Uma das primeiras falas de Marcelo Mazza (USP) parece evidenciar o modo como neurocientistas vêem a questão espiritual:
“O assunto deve ser considerado pela comunidade científica com mais respeito. (...) Fé, religiosidade, espiritualidade é o que se está estudando e não Deus, que está fora do escopo científico. Cuidado com os termos que parecem bem aceitos no senso comum, mas que não são assim.” [Foi uma referência ao “Deus está no cérebro?” de Carlos Durgante, minutos antes.]
Essa afirmação de Mazza deixa escapar a tônica da atual pesquisa neurocientífica sobre espiritualidade: estudar os efeitos sobre o organismo e o indivíduo, mas nunca se perguntar sobre a realidade ou não daquilo que a espiritualidade e a religião propõem, dada a subjetividade do processo. Nos encontramos, então, diante de um novo tabu em Ciência?

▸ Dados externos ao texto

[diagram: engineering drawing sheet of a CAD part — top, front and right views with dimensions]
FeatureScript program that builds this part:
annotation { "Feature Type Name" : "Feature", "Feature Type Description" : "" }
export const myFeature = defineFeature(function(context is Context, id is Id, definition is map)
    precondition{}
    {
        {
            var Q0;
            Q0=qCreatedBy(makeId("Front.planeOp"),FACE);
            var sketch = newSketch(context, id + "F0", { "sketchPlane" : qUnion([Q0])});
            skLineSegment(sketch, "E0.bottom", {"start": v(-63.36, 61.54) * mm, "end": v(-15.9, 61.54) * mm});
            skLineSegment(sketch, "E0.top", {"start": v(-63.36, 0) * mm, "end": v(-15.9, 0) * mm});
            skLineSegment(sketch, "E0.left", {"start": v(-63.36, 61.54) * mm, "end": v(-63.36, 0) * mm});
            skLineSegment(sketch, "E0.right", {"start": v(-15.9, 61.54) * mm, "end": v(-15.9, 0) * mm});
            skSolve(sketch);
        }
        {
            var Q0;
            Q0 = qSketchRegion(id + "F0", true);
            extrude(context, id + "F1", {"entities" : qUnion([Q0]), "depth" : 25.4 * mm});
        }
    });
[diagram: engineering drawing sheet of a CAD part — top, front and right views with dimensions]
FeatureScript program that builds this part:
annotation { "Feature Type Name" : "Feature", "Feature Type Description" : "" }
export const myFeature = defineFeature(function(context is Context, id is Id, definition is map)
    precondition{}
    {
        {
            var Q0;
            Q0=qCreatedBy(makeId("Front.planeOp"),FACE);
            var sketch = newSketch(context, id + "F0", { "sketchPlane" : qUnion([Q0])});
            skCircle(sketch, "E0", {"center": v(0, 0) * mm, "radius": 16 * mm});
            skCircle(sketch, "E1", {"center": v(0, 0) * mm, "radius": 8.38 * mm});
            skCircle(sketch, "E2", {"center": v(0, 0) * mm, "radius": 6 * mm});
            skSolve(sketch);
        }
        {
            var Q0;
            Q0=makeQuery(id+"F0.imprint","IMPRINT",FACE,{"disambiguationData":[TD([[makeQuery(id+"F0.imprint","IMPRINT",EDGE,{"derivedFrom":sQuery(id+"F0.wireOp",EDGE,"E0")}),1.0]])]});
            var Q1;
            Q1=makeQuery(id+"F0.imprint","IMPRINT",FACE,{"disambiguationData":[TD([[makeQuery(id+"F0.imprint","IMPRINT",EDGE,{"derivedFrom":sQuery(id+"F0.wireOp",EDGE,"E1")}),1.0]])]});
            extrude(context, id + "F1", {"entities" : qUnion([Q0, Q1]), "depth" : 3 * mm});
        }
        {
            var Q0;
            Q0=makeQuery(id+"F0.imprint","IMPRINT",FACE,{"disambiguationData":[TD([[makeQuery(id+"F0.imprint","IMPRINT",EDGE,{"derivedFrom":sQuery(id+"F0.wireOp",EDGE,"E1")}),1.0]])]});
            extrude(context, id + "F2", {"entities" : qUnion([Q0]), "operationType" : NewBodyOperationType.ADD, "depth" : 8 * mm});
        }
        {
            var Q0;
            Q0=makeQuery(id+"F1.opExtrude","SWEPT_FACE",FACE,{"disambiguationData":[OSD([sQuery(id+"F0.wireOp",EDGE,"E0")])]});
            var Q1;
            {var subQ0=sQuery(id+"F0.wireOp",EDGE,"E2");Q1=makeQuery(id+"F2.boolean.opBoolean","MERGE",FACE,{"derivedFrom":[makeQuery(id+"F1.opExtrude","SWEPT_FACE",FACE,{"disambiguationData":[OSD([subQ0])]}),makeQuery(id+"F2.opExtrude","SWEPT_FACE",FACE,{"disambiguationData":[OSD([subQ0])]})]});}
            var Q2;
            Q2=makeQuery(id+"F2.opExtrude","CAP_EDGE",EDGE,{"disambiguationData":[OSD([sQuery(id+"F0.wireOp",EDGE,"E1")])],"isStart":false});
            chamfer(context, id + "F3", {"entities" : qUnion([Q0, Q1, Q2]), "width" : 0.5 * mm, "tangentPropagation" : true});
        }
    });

Para Mazza, a crença é a aceitação de algo como verdade, ou pensar que algo pode ser verdade. Ela pode ser explícita (“pode ser verdade”) ou implícita (“se tem certeza de que é verdade”). Já a fé é racional, mas não é lógica. O lógico segue regras, o racional não. Não ter religião (mas ter espiritualidade) é não ter fé histórica (a crença instituída, de grupo), mas ter fé moral (a espiritualidade como algo individual). A fé histórica é o rito, a fé moral é a certeza, “a fé pelo que ela é”, nas palavras textuais de Mazza.
Depois deste discurso, e de definir o self como uma integração entre cérebro, mente e alma (que ele talvez entenda como um mero processo cerebral!), desqualificou a chamada “foto kirlian” (bioeletrografia), dizendo que “a relação sinal/ruído é muito ruim, e se deve ter cuidado ao pesquisar com aparelhos assim”.
Mazza encerrou sua apresentação com a afirmação da criadora da Neurofilosofia, Patricia Churchland:

“Tudo que nós vivenciamos, nós vivenciamos por meio de nossos cérebros.”